Of Earthquakes and Alluvium: Calcutta’s Tectonic Origins

Modern Calcutta rests atop a grand geological phenomenon spanning hundreds of millions of years. In the Jurassic age (190–136 million years ago), the Indian subcontinent broke free from the southern supercontinent Gondwana and drifted northward. By the Eocene (54–38 million years ago), it rammed into the Eurasian and East Asian plates, thrusting up the Himalayas and Arakan Yomas. These titanic collisions triggered not only mountain‑building but also the gradual subsidence of Bengal’s northeastern flank—creating the vast Bengal Basin that would cradle future Calcutta.

The basin’s shape was sculpted by two great faults: a subduction zone beneath the Himalayas and a transform fault along the Arakan Yomas. Between these lay the Garo‑Rajmahal gap, splitting the basin into a fore‑deep to the north and a tectonic trough to the south. Over the Pliocene (7–3 million years ago), sediments from the newly uplifted Himalayas—carried by the Ganges and Brahmaputra—filled the trough, building up the Indo‑Gangetic plain layer by layer. By the late Pleistocene, repeated sea incursions and regressions deposited alternating marine and freshwater layers, leaving a complex stratigraphy of gravel, sand, silt, and clay.

Evidence for Calcutta’s ongoing descent comes from 19th‑century boreholes and excavations. A well dug near the Hooghly in 1814 revealed 32 feet of subsidence beneath ancient peat beds; similar tests in Fort William (1836–40) recorded up to 50 feet of sinking, with buried Sundri trunks and fish‑scale limestones marking former shorelines . Even today, minor earthquakes in the eastern Himalayas hint that the Bengal Basin—and its urban crown—has not yet reached equilibrium.

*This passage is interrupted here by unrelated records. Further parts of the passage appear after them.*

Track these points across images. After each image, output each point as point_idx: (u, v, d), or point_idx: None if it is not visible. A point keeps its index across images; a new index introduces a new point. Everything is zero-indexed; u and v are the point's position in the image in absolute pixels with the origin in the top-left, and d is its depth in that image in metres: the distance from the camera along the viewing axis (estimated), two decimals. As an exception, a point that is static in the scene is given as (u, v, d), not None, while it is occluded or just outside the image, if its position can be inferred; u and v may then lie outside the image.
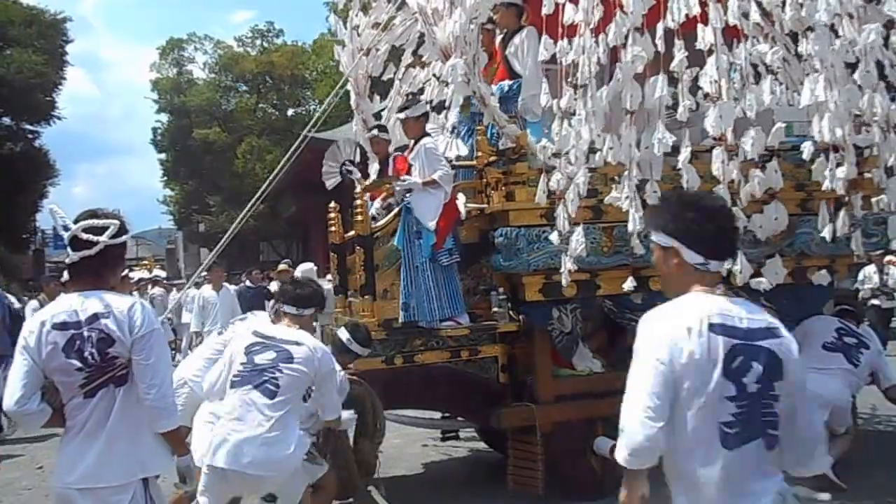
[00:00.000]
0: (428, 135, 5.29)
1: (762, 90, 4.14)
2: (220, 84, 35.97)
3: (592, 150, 4.43)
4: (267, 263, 22.49)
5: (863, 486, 4.82)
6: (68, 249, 2.75)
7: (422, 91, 6.68)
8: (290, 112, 36.00)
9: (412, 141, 5.22)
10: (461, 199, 5.08)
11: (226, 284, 10.65)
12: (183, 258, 34.54)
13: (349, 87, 6.25)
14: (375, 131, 5.94)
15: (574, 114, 4.32)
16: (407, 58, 6.52)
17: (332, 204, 5.68)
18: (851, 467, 4.89)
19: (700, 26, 4.17)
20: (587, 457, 5.07)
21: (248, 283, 13.09)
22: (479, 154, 5.15)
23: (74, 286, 2.82)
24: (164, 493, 3.05)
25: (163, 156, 35.20)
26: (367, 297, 4.96)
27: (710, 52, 4.11)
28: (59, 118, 26.39)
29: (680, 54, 4.05)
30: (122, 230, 2.79)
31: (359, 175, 6.10)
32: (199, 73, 36.70)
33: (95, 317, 2.70)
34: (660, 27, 4.19)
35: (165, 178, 35.81)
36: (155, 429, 2.78)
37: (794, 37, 4.39)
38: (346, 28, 6.01)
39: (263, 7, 74.92)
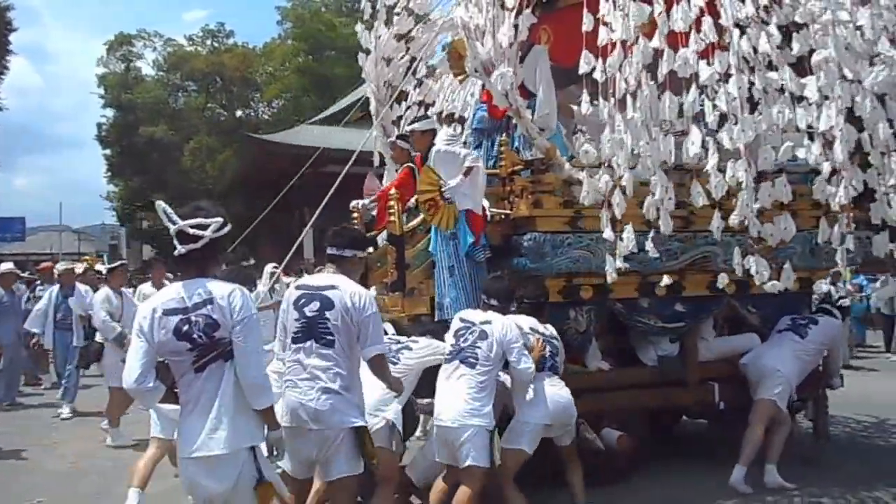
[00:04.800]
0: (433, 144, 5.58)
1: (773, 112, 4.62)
2: (168, 82, 35.54)
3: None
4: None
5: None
6: (175, 242, 3.00)
7: (434, 103, 6.99)
8: (238, 113, 35.85)
9: (422, 153, 5.51)
10: (485, 203, 5.42)
11: (167, 282, 10.60)
12: (126, 254, 33.77)
13: (368, 93, 6.52)
14: (399, 141, 6.18)
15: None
16: (421, 69, 6.83)
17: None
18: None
19: (718, 51, 4.63)
20: (593, 448, 5.44)
21: None
22: (504, 163, 5.51)
23: (182, 275, 3.11)
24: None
25: (108, 151, 34.51)
26: (396, 293, 5.28)
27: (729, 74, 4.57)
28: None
29: (709, 69, 4.49)
30: (224, 224, 3.05)
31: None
32: (147, 69, 36.23)
33: (203, 304, 2.98)
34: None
35: (110, 173, 35.16)
36: (254, 406, 3.04)
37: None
38: (371, 37, 6.27)
39: (217, 6, 73.81)
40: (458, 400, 4.31)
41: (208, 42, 37.24)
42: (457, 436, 4.25)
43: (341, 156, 12.13)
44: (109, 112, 34.46)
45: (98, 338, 7.53)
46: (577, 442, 4.89)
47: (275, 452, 3.23)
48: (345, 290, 3.70)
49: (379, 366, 3.81)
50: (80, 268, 12.96)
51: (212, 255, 3.09)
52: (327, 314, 3.65)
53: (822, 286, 11.26)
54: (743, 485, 5.12)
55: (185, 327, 2.95)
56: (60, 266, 9.84)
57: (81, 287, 9.17)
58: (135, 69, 35.99)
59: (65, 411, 8.72)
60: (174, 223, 3.00)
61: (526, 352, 4.54)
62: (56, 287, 9.26)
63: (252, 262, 13.64)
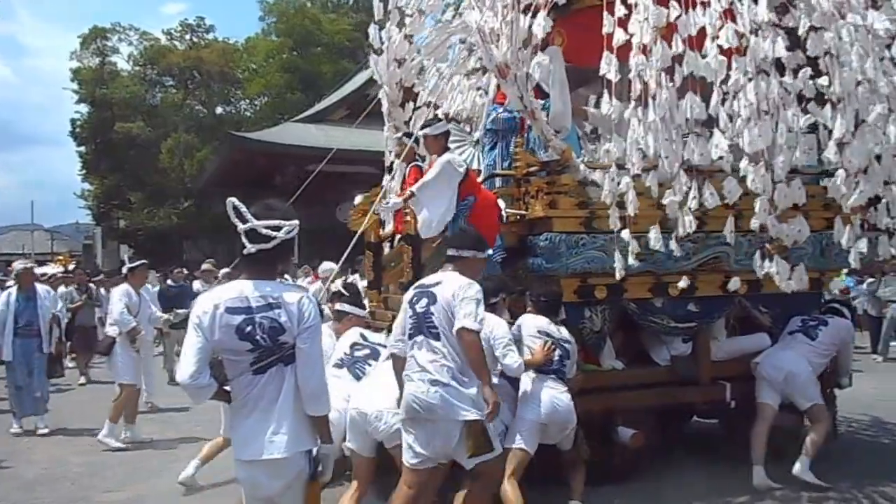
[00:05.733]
0: (448, 149, 5.58)
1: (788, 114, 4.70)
2: (145, 77, 35.11)
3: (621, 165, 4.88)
4: (190, 263, 22.15)
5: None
6: (244, 240, 2.95)
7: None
8: (218, 110, 35.51)
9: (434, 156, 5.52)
10: (501, 204, 5.45)
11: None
12: (101, 254, 33.32)
13: (381, 94, 6.50)
14: (405, 138, 6.19)
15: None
16: (433, 71, 6.83)
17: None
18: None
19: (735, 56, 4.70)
20: (604, 445, 5.46)
21: (170, 281, 13.03)
22: (518, 164, 5.54)
23: (247, 274, 3.04)
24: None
25: (82, 148, 33.96)
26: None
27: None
28: (-31, 104, 25.25)
29: (736, 74, 4.56)
30: (294, 228, 3.02)
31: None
32: (123, 64, 35.73)
33: (269, 307, 2.92)
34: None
35: (84, 171, 34.55)
36: (309, 412, 3.00)
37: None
38: (384, 38, 6.26)
39: (195, 1, 72.56)
40: None
41: (187, 37, 36.74)
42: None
43: (326, 155, 12.20)
44: (84, 108, 33.89)
45: (110, 332, 7.36)
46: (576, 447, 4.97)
47: (319, 469, 3.10)
48: (448, 284, 3.99)
49: (464, 340, 3.86)
50: (52, 268, 12.71)
51: (279, 257, 3.06)
52: (432, 309, 3.97)
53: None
54: (810, 475, 5.26)
55: (249, 328, 2.89)
56: (18, 265, 8.67)
57: (41, 288, 8.39)
58: (110, 64, 35.37)
59: (41, 426, 7.82)
60: (245, 221, 2.95)
61: (513, 347, 4.63)
62: (13, 290, 8.14)
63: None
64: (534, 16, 4.98)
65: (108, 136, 32.30)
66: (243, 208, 2.96)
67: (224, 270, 12.96)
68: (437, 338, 3.91)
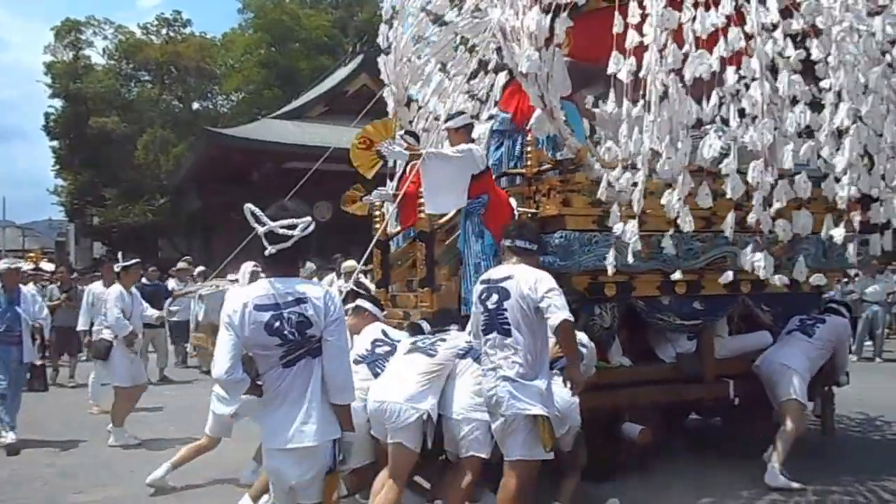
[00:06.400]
0: (472, 140, 5.61)
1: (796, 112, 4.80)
2: (120, 71, 34.60)
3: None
4: (165, 261, 21.91)
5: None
6: (264, 242, 3.08)
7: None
8: (195, 105, 35.15)
9: None
10: (513, 202, 5.50)
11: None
12: (74, 252, 32.82)
13: (386, 94, 6.51)
14: (406, 136, 6.20)
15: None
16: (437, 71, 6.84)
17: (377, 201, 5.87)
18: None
19: (745, 57, 4.79)
20: (609, 441, 5.49)
21: (144, 279, 12.87)
22: (529, 163, 5.59)
23: (270, 273, 3.19)
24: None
25: (55, 143, 33.36)
26: (426, 288, 5.31)
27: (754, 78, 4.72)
28: (-62, 98, 24.70)
29: (732, 76, 4.65)
30: (310, 223, 3.13)
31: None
32: (97, 58, 35.13)
33: (295, 302, 3.06)
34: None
35: (58, 166, 33.94)
36: (336, 401, 3.15)
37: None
38: (391, 39, 6.26)
39: (172, -6, 71.33)
40: (464, 395, 4.43)
41: (163, 31, 36.25)
42: (459, 429, 4.39)
43: (304, 152, 12.15)
44: (57, 102, 33.25)
45: (106, 335, 7.28)
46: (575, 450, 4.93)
47: (341, 457, 3.25)
48: (520, 277, 4.00)
49: (565, 332, 3.91)
50: (23, 265, 12.42)
51: (298, 254, 3.18)
52: (505, 304, 3.98)
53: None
54: (782, 479, 5.26)
55: (277, 323, 3.02)
56: (2, 264, 7.79)
57: (27, 290, 7.74)
58: (84, 57, 34.69)
59: (9, 437, 7.02)
60: (263, 224, 3.07)
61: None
62: None
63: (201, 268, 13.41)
64: (555, 15, 5.02)
65: (83, 132, 31.71)
66: (259, 212, 3.09)
67: (199, 269, 13.20)
68: (508, 334, 3.96)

Understanding this subterranean story reframes Calcutta not simply as a colonial city but as a deltaic marvel born of tectonic drama and riverine artistry. Each monsoon, when the rivers swell, they echo the movements of plates far to the north; each tremor carries memory of the subducted Indian craton. Beneath our feet lies a living archive of earth’s restless past, revealing how Calcutta emerged from the interplay of continents, oceans, and time itself.